Les implications plus larges pour le droit humanitaire international sont importantes. La Convention de Vienne sur les relations diplomatiques et les accords de pays hôte fournissent une protection juridique pour les locaux et le personnel de l’ONU, des principes ouvertement violés dans ces raids.
Certains observateurs régionaux suggèrent que le moment pourrait être lié aux négociations en coulisses entre l’Arabie saoudite et les Houthis pour mettre fin à la guerre civile au Yémen. En démontrant leur contrôle sur les organisations internationales, les Houthis pourraient renforcer leur position de négociation.
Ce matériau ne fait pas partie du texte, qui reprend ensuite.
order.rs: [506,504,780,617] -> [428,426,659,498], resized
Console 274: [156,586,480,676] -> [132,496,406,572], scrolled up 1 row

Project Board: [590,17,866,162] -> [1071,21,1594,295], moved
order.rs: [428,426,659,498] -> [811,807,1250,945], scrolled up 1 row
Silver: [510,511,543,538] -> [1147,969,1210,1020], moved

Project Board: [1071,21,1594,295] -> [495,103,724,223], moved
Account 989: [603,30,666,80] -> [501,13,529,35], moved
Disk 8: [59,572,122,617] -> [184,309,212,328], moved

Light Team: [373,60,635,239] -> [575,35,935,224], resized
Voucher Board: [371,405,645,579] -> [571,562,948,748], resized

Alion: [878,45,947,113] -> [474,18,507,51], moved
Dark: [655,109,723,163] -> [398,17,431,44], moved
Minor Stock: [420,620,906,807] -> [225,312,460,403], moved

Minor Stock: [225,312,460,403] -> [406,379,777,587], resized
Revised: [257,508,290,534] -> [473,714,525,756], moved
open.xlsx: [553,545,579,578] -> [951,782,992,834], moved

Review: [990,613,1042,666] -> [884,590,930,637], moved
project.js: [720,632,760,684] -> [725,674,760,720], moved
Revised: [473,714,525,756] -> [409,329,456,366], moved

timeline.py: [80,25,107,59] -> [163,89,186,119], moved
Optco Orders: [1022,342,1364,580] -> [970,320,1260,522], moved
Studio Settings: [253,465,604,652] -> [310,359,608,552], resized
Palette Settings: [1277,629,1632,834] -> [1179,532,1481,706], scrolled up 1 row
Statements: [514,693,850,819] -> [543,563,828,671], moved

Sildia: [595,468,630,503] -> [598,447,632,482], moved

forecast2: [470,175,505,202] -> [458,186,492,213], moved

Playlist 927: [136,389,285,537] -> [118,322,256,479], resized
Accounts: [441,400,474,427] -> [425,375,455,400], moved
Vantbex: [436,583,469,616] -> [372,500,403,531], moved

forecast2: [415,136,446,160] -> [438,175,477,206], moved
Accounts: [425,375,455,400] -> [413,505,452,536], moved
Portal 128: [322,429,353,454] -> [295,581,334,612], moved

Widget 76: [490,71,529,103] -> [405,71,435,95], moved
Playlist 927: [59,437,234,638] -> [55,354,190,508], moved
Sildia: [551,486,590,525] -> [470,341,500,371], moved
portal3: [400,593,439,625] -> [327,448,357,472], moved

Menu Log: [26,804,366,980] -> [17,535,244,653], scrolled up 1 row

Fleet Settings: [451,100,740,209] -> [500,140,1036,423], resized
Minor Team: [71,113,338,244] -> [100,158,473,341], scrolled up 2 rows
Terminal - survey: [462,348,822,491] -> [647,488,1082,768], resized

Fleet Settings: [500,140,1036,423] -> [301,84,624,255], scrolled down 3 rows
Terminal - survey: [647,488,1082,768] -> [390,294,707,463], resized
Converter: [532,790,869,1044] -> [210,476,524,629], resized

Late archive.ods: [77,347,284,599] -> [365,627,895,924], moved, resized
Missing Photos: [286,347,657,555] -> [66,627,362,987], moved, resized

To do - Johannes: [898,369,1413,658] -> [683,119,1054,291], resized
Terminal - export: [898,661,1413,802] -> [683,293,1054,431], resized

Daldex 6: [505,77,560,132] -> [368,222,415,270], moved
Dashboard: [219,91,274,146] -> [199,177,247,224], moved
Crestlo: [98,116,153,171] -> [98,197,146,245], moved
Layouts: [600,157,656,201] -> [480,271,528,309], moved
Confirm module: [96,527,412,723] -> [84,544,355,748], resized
Alors que la nuit tombe à nouveau sur le Yémen ce soir, les travailleurs humanitaires dans les territoires contrôlés par les Houthis restent en état d’alerte. Certaines organisations ont temporairement suspendu leurs activités non essentielles pendant que les canaux diplomatiques s’efforcent d’obtenir la libération du personnel détenu.
Pour un pays où la famine a menacé à plusieurs reprises et où plus de la moitié de la population n’a pas accès à l’eau potable, les enjeux de cette confrontation vont bien au-delà des principes diplomatiques. La vie de millions de personnes est suspendue à un conflit qui semble de plus en plus complexe et insoluble chaque jour qui passe.